▶ **What you need to do**
Copy the lines of the entries word for word, starting at the very first line and ending with the line that contains "adembenemende beelden en", including that line.

▶ **Source data**

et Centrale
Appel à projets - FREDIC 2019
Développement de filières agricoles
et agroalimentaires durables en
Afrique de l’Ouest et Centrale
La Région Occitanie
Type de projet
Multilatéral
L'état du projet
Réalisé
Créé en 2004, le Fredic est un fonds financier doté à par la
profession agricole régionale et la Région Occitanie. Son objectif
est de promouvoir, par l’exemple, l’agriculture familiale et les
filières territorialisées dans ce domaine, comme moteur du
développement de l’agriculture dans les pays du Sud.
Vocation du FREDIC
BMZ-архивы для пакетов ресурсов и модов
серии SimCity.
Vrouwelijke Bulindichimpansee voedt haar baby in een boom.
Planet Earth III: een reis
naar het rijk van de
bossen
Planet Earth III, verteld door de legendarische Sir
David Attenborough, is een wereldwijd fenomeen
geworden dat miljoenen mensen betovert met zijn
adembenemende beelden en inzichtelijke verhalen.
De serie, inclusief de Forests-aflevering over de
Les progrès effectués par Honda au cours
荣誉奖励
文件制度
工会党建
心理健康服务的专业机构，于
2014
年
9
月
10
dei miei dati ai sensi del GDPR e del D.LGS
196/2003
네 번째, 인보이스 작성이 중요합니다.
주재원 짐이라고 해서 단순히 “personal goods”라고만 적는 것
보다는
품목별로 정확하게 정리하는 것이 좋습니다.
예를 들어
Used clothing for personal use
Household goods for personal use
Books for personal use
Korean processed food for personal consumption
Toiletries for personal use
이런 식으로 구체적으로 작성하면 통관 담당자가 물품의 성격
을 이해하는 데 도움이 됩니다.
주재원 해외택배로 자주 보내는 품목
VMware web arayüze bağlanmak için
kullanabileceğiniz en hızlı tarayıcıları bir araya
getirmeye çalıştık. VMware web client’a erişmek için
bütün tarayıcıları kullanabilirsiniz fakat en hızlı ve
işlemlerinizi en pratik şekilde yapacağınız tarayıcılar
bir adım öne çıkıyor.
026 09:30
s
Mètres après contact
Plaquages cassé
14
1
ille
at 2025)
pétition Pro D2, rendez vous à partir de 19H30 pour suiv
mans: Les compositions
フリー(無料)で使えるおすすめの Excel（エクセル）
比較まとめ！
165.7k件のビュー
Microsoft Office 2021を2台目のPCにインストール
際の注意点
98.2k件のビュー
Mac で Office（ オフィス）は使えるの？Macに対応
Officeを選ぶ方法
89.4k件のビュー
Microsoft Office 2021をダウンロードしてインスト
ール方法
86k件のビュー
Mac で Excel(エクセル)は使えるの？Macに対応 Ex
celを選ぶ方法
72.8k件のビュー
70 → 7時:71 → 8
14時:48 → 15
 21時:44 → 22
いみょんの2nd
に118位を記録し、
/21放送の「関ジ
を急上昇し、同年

▶ **Answer to this problem**
et Centrale
Appel à projets - FREDIC 2019
Développement de filières agricoles
et agroalimentaires durables en
Afrique de l’Ouest et Centrale
La Région Occitanie
Type de projet
Multilatéral
L'état du projet
Réalisé
Créé en 2004, le Fredic est un fonds financier doté à par la
profession agricole régionale et la Région Occitanie. Son objectif
est de promouvoir, par l’exemple, l’agriculture familiale et les
filières territorialisées dans ce domaine, comme moteur du
développement de l’agriculture dans les pays du Sud.
Vocation du FREDIC
BMZ-архивы для пакетов ресурсов и модов
серии SimCity.
Vrouwelijke Bulindichimpansee voedt haar baby in een boom.
Planet Earth III: een reis
naar het rijk van de
bossen
Planet Earth III, verteld door de legendarische Sir
David Attenborough, is een wereldwijd fenomeen
geworden dat miljoenen mensen betovert met zijn
adembenemende beelden en inzichtelijke verhalen.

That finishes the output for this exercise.